Luby and the other mental health advocates are planning to ask the judge to establish an oversight committee and approve a plan for improvements over the next three months, she said. They also are asking for a grievance procedure for mentally ill or homeless residents.

"There is no mechanism for people in St. Elizabeths or in group homes to have a voice in their own care and treatment," Bagby said. "They have no say in their own lives. We need a grievance system to make sure their complaints are heard and resolved in a timely fashion."

Luby said, for example, that the commission's emergency psychiatric program doesn't have enough cars and is understaffed. Last month, Luby said, a woman came in with too much of the psychiatric drug lithium in her system but wasn't taken to an emergency room quickly enough and later died at D.C. General Hospital.
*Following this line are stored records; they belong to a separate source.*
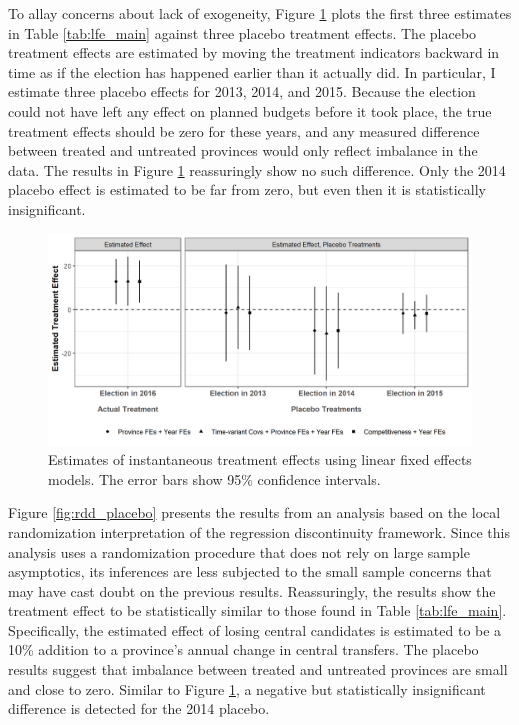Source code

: \documentclass[12pt]{article}
\newcommand{\1}{\mathbbm{1}}
\begin{document}
To allay concerns about lack of exogeneity, Figure \ref{fig:lfe_placebo} plots the first three estimates in Table \ref{tab:lfe_main} against three placebo treatment effects. The placebo treatment effects are estimated by moving the treatment indicators backward in time as if the election has happened earlier than it actually did. In particular, I estimate three placebo effects for 2013, 2014, and 2015. Because the election could not have left any effect on planned budgets before it took place, the true treatment effects should be zero for these years, and any measured difference between treated and untreated provinces would only reflect imbalance in the data. The results in Figure \ref{fig:lfe_placebo} reassuringly show no such difference. Only the 2014 placebo effect is estimated to be far from zero, but even then it is statistically insignificant.

\begin{figure}[!htbp]
	\centering
	\includegraphics[width=\textwidth]{figure/190618_lfe_placebo.png}
	\captionsetup{singlelinecheck=off}
	\caption[Estimated placebo linear fixed effects treatment effects]{Estimates of instantaneous treatment effects using linear fixed effects models. The error bars show 95\% confidence intervals.}
	\label{fig:lfe_placebo}
\end{figure}

Figure \ref{fig:rdd_placebo} presents the results from an analysis based on the local randomization interpretation of the regression discontinuity framework. Since this analysis uses a randomization procedure that does not rely on large sample asymptotics, its inferences are less subjected to the small sample concerns that may have cast doubt on the previous results. Reassuringly, the results show the treatment effect to be statistically similar to those found in Table \ref{tab:lfe_main}. Specifically, the estimated effect of losing central candidates is estimated to be a 10\% addition to a province's annual change in central transfers. The placebo results suggest that imbalance between treated and untreated provinces are small and close to zero. Similar to Figure \ref{fig:lfe_placebo}, a negative but statistically insignificant difference is detected for the 2014 placebo. 
\end{document}
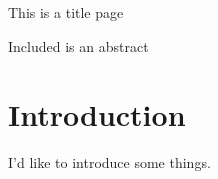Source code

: \documentclass[11pt]{article}
\begin{document}
\setlength{\parindent}{2em}



\begin{titlepage}
\clearpage
\thispagestyle{empty}

This is a title page

Included is an abstract
\end{titlepage}

\tableofcontents
\newpage


\section{Introduction}
I'd like to introduce some things.
\end{document}
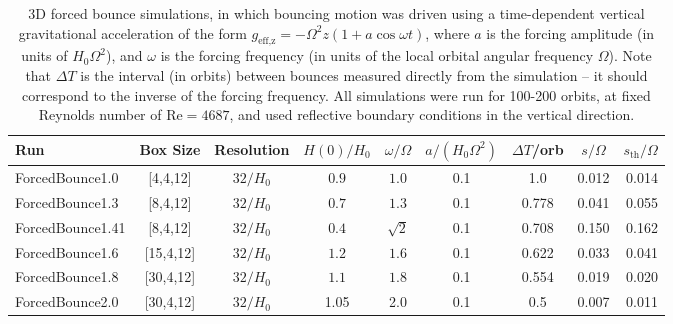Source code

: \documentclass[fleqn,usenatbib]{mnras}
\begin{document}
\begin{table}
\centering
\caption{3D forced bounce simulations, in which bouncing motion was driven using a time-dependent vertical gravitational acceleration of the form $g_{\text{eff,z}} = -\Omega^2 z (1 + a \cos{\omega t})$, where $a$ is the forcing amplitude (in units of $H_0 \Omega^2$), and $\omega$ is the forcing frequency (in units of the local orbital angular frequency $\Omega$). Note that $\Delta T$ is the interval (in orbits) between bounces measured directly from the simulation -- it should correspond to the inverse of the forcing frequency. All simulations were run for 100-200 orbits, at fixed Reynolds number of $\text{Re}=4687$, and used reflective boundary conditions in the vertical direction.}
\label{TABLE_3DSimsFreelyBouncing_ComparisonExplicitNumericalViscosity}
	\begin{tabular}{lcccccccr}
		\hline
		Run	& Box Size & Resolution & $H(0)/H_0$ & $\omega/\Omega$ & $a/(H_0 \Omega^2)$ & $\Delta T$/orb &$s/\Omega$ & $s_{\text{th}}/\Omega$ \\ 
		\hline
		ForcedBounce1.0    & [4,4,12] & $32/H_0$ & $0.9$ & $1.0$ & 0.1 & 1.0 & 0.012 &0.014 \\
        ForcedBounce1.3   & [8,4,12] & $32/H_0$ & $0.7$ & $1.3$ & 0.1 & 0.778 & 0.041 & 0.055 \\
        \hline
		ForcedBounce1.41    & [8,4,12] & $32/H_0$ & $0.4$ & $\sqrt{2}$ & 0.1 & 0.708 & 0.150 &0.162 \\
        \hline
		ForcedBounce1.6   & [15,4,12] & $32/H_0$ & $1.2$ & $1.6$ & 0.1 & 0.622 & 0.033 & 0.041\\
        ForcedBounce1.8   & [30,4,12] & $32/H_0$ & $1.1$ & $1.8$ & 0.1 & 0.554 & 0.019 & 0.020\\
		ForcedBounce2.0  & [30,4,12] & $32/H_0$ & 1.05 & 2.0 & 0.1 & 0.5 & 0.007 & 0.011\\
        \hline
	\end{tabular}
\end{table}

\bsp	%
\label{lastpage}
\end{document}
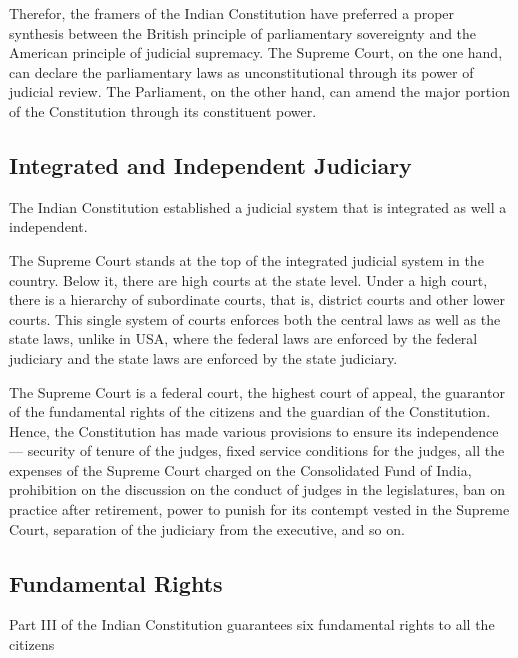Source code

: \begin{multicols}{2}
Therefor, the framers of the Indian Constitution have preferred a proper synthesis between the British principle of parliamentary sovereignty and the American principle of judicial supremacy. The Supreme Court, on the one hand, can declare the parliamentary laws as unconstitutional through its power of judicial review. The Parliament, on the other hand, can amend the major portion of the Constitution through its constituent power.

\subsection{Integrated and Independent Judiciary}

The Indian Constitution established a judicial system that is integrated as well a independent.

The Supreme Court stands at the top of the integrated judicial system in the country. Below it, there are high courts at the state level. Under a high court, there is a hierarchy of subordinate courts, that is, district courts and other lower courts. This single system of courts enforces both the central laws as well as the state laws, unlike in USA, where the federal laws are enforced by the federal judiciary and the state laws are enforced by the state judiciary.

The Supreme Court is a federal court, the highest court of appeal, the guarantor of the fundamental rights of the citizens and the guardian of the Constitution. Hence, the Constitution has made various provisions to ensure its independence — security of tenure of the judges, fixed service conditions for the judges, all the expenses of the Supreme Court charged on the Consolidated Fund of India, prohibition on the discussion on the conduct of judges in the legislatures, ban on practice after retirement, power to punish for its contempt vested in the Supreme Court, separation of the judiciary from the executive, and so on.

\subsection{Fundamental Rights}

Part III of the Indian Constitution guarantees six fundamental rights to all the citizens


\end{multicols}

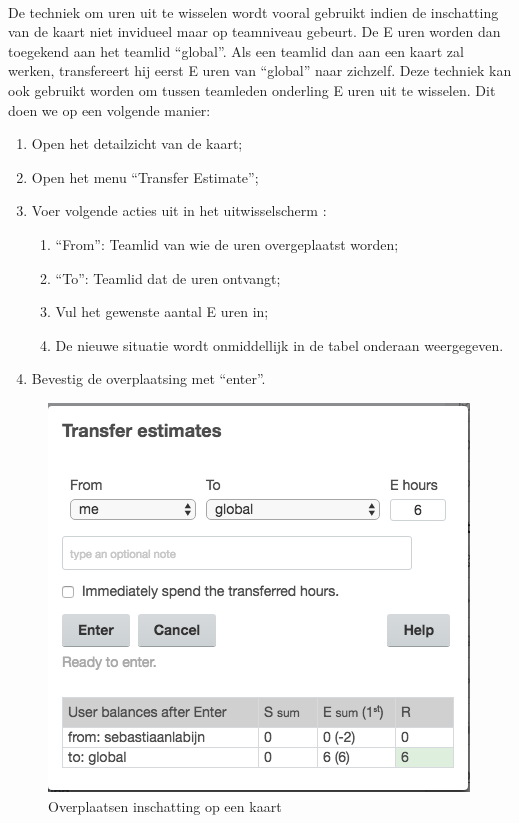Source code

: \\
De techniek om uren uit te wisselen wordt vooral gebruikt indien de inschatting van de kaart niet invidueel maar op teamniveau gebeurt. De E uren worden dan toegekend aan het teamlid ``global''. Als een teamlid dan aan een kaart zal werken, transfereert hij eerst E uren van ``global'' naar zichzelf. Deze techniek kan ook gebruikt worden om tussen teamleden onderling E uren uit te wisselen. Dit doen we op een volgende manier:
\begin{enumerate}[nolistsep]
	\item Open het detailzicht van de kaart;
	\item Open het menu ``Transfer Estimate'';
	\item Voer volgende acties uit in het uitwisselscherm :
		\begin{enumerate}[nolistsep]
			\item ``From'': Teamlid van wie de uren overgeplaatst worden; 
			\item ``To'': Teamlid dat de uren ontvangt; 
			\item Vul het gewenste aantal E uren in;
			\item De nieuwe situatie wordt onmiddellijk in de tabel onderaan weergegeven.
		\end{enumerate}
	\item Bevestig de overplaatsing met ``enter''.
\end{enumerate}

\begin{figure}[h]
	\centering
	\includegraphics[scale=0.55]{./afbeeldingen/overzetten_prestatie.png}
	\caption{Overplaatsen inschatting op een kaart}
	\label{fig:overzetten_prestatie}	
\end{figure} 

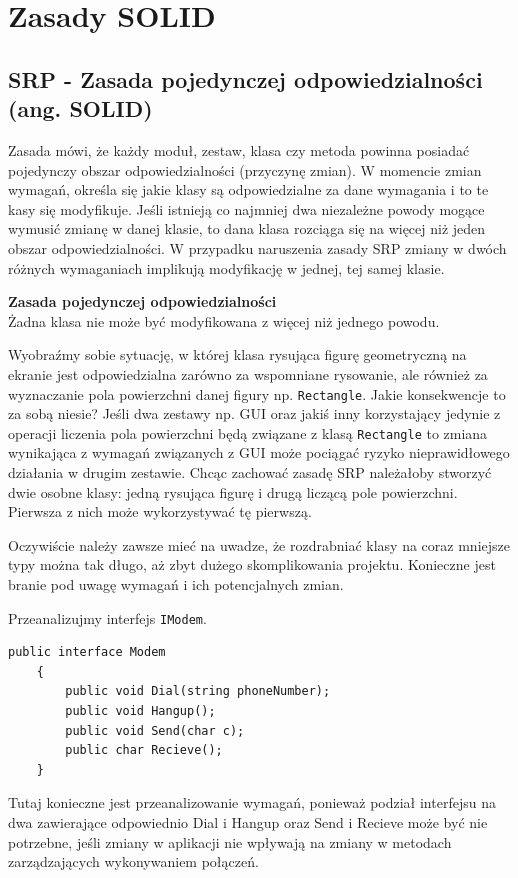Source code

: \section{Zasady SOLID}

\subsection{SRP - Zasada pojedynczej odpowiedzialności (ang. \textbf{S}OLID)}

Zasada mówi, że każdy moduł, zestaw, klasa czy metoda powinna posiadać pojedynczy obszar odpowiedzialności (przyczynę zmian).  W momencie zmian wymagań, określa się jakie klasy są odpowiedzialne za dane wymagania i to te kasy się modyfikuje. Jeśli istnieją co najmniej dwa niezależne powody mogące wymusić zmianę w danej klasie, to dana klasa rozciąga się na więcej niż jeden obszar odpowiedzialności. W przypadku naruszenia zasady SRP zmiany w dwóch różnych wymaganiach implikują modyfikację w jednej, tej samej klasie. 

\begin{tcolorbox}[colback=yellow]	
	\textbf{Zasada pojedynczej odpowiedzialności}\\
	Żadna klasa nie może być modyfikowana z więcej niż jednego powodu.
\end{tcolorbox}


Wyobraźmy sobie sytuację, w której klasa rysująca figurę geometryczną na ekranie jest odpowiedzialna zarówno za wspomniane rysowanie, ale również za wyznaczanie pola powierzchni danej figury np. \texttt{Rectangle}. Jakie konsekwencje to za sobą niesie? Jeśli dwa zestawy np. GUI oraz jakiś inny korzystający jedynie z operacji liczenia pola powierzchni będą związane z klasą \texttt{Rectangle} to zmiana wynikająca z wymagań związanych z GUI może pociągać ryzyko nieprawidłowego działania w drugim zestawie. Chcąc zachować zasadę SRP należałoby stworzyć dwie osobne klasy: jedną rysująca figurę i drugą liczącą pole powierzchni. Pierwsza z nich może wykorzystywać tę pierwszą. 

Oczywiście należy zawsze mieć na uwadze, że rozdrabniać klasy na coraz mniejsze typy można tak długo, aż zbyt dużego skomplikowania projektu. Konieczne jest branie pod uwagę wymagań i ich potencjalnych zmian.

Przeanalizujmy interfejs \texttt{IModem}.
\begin{lstlisting}[caption={Naruszenie zasady SRP}, label={lab1/lst/srpViolationModem}]
	public interface Modem
	{
		public void Dial(string phoneNumber);
		public void Hangup();
		public void Send(char c);
		public char Recieve();
	}
\end{lstlisting}
Tutaj konieczne jest przeanalizowanie wymagań, ponieważ podział interfejsu na dwa zawierające odpowiednio Dial i Hangup oraz Send i Recieve może być nie potrzebne, jeśli zmiany w aplikacji nie wpływają na zmiany w metodach zarządzających wykonywaniem połączeń.

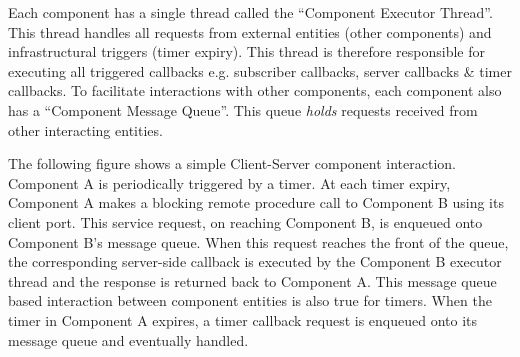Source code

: \documentclass[letterpaper,10pt,english]{sphinxmanual}
\begin{document}

Each component has a single thread called the ``Component Executor Thread''. This thread handles all requests from external entities (other components) and infrastructural triggers (timer expiry). This thread is therefore responsible for executing all triggered callbacks e.g. subscriber callbacks, server callbacks \& timer callbacks. To facilitate interactions with other components, each component also has a ``Component Message Queue''. This queue \emph{holds} requests received from other interacting entities.

The following figure shows a simple Client-Server component interaction. Component A is periodically triggered by a timer. At each timer expiry, Component A makes a blocking remote procedure call to Component B using its client port. This service request, on reaching Component B, is enqueued onto Component B's message queue. When this request reaches the front of the queue, the corresponding server-side callback is executed by the Component B executor thread and the response is returned back to Component A. This message queue based interaction between component entities is also true for timers. When the timer in Component A expires, a timer callback request is enqueued onto its message queue and eventually handled.

{\hfill{}\hfill}
\end{document}
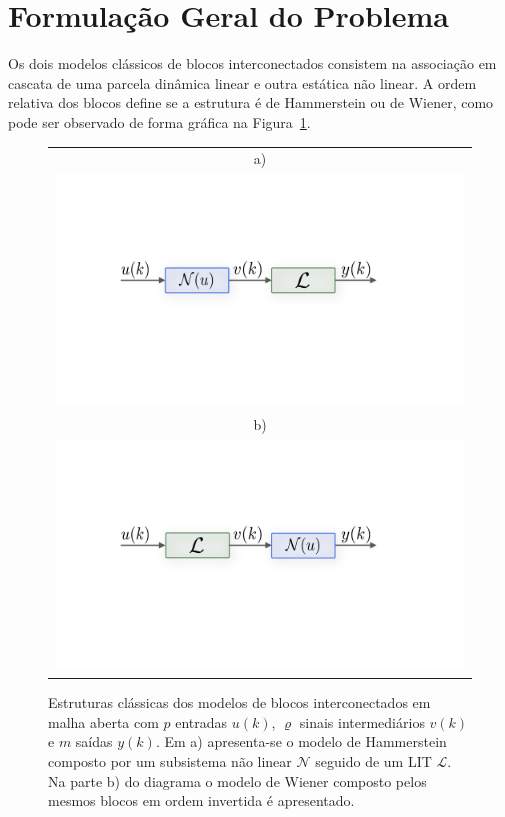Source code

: \section{Formulação Geral do Problema} 
\label{sec:intro_problema}
%
\par 
Os dois modelos clássicos de blocos interconectados consistem na associação em cascata de uma parcela dinâmica linear e outra estática não linear. A ordem relativa dos blocos define se a estrutura é de Hammerstein ou de Wiener, como pode ser observado de forma gráfica na Figura~\ref{fig:cap1modhamwin}.
%
\begin{figure}[h]
	\centering
	\begin{tabular}{c}
		a) \\
		\includegraphics[scale=0.4,trim=0mm 80mm 8mm 65mm,clip=true]{figuras/ham_ger} \\
		b) \\
		\includegraphics[scale=0.4,trim=0mm 80mm 8mm 65mm,clip=true]{figuras/wie_ger}
	\end{tabular}
	\caption[Estruturas clássicas dos modelos de blocos interconectados em malha aberta.]{Estruturas clássicas dos modelos de blocos interconectados em malha aberta com $p$ entradas $u(k)$, $\varrho$ sinais intermediários $v(k)$ e $m$ saídas $y(k)$. Em a) apresenta-se o modelo de Hammerstein composto por um subsistema não linear $\mathcal{N}$ seguido de um \acs{LIT} $\mathcal{L}$. Na parte b) do diagrama o modelo de Wiener composto pelos mesmos blocos em ordem invertida é apresentado.}
	\label{fig:cap1modhamwin}	
\end{figure}
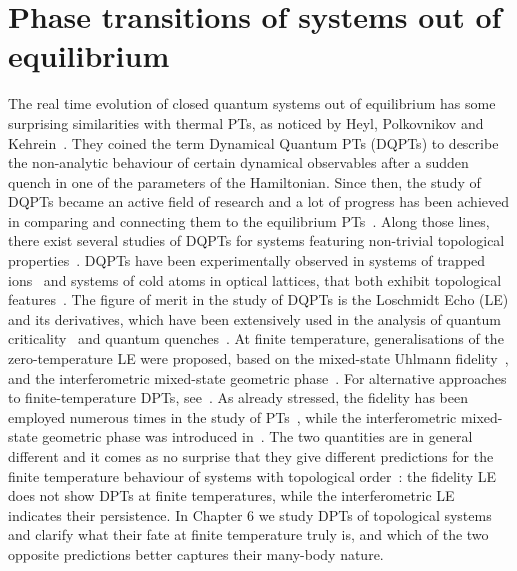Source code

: \section{Phase transitions of systems out of equilibrium }
The real time evolution of closed quantum systems out of equilibrium has some surprising similarities with thermal PTs, as noticed by Heyl, Polkovnikov and Kehrein~\cite{hey:pol:keh:13}. They coined the term Dynamical Quantum PTs (DQPTs) to describe the non-analytic behaviour of certain dynamical observables after a sudden quench in one of the parameters of the Hamiltonian. Since then, the study of DQPTs became an active field of research and a lot of progress has been achieved in comparing and connecting them to the equilibrium PTs~\cite{kar:sch:13,and:sir:14,vaj:dor:14,hey:15,kar:sch:17,hal:zau:17,zau:hal:17,hom:abe:zau:hal:17}. Along those lines, there exist several studies of DQPTs for systems featuring non-trivial topological properties~\cite{vaj:dor:15,sch:keh:15,bud:hey:16,hua:bal:16,jaf:joh:17,sed:flei:sir:17}. DQPTs have been experimentally observed in systems of trapped ions~\cite{jur:etal:17} and systems of cold atoms in optical lattices, that both exhibit topological features~\cite{fla:etal:18}. The figure of merit in the study of DQPTs is the Loschmidt Echo (LE) and its derivatives, which have been extensively used in the analysis of quantum criticality~\cite{qua:son:liu:zan:sun:06,zan:pau:06,zan:qua:wan:sun:07,pol:muk:gre:moo:10,jac:ven:zan:11} and quantum quenches~\cite{ven:zan:10}. At finite temperature, generalisations of the zero-temperature LE were proposed, based on the mixed-state Uhlmann fidelity~\cite{ven:tac:san:san:11,jac:ven:zan:11}, and the interferometric mixed-state geometric phase~\cite{hey:bud:17, bah:ban:dut:17}.
 For alternative approaches to finite-temperature DPTs, see~\cite{lan:fra:hal:17,hal:zau:mcc:veg:sch:kas:17}. 
 As already stressed, the fidelity has been employed numerous times in the study of PTs~\cite{zan:pau:06,pau:sac:nog:vie:dug,zan:ven:gio:07,aba:ham:zan:08,zha:zho:09}, while the interferometric mixed-state geometric phase was introduced in~\cite{sjo:pat:eke:ana:eri:oi:ved:00}. The two quantities are in general different and it comes as no surprise that they give different predictions for the finite temperature behaviour of systems with topological order~\cite{bah:ban:dut:17}: the fidelity LE does not show DPTs at finite temperatures, while the interferometric LE indicates their persistence. In Chapter 6 we study DPTs of topological systems and clarify what their fate at finite temperature truly is, and which of the two opposite predictions better captures their many-body nature.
In another case, Luby said, an 82-year-old woman was kept in the commission's emergency psychiatric unit for 36 hours before being taken to St. Elizabeths, where she was committed. Patients are supposed to be transported within a couple of hours.

Another place suffering from a lack of mental health services is the D.C. jail, said Andrea Weisman, the jail's director of mental health services. She said the jail admitted 636 mentally ill people from D.C. streets last year. Sixty percent of them were charged with misdemeanor offenses, and a third of them were homeless.

"They are here but for the services that failed to be provided in the mental health system in the first place," Weisman said. "And here, we have a hell of a time getting these people linked to services. Coming into the [corrections] system also puts them at risk of being preyed upon by other more organized, more predatory detainees. Jails and prisons are simply not therapeutic environments."

Among other complaints in the report:

* The commission's community mental health centers--the main source of mental health treatment in outpatient settings--provide inconsistent and ineffective services because of long intake procedures and a lack of work and accountability by many staff members.

* The services the commission provides through contracts with private providers--such as beds in crisis situations and mental health services to the deaf--have decreased since the receiver took over.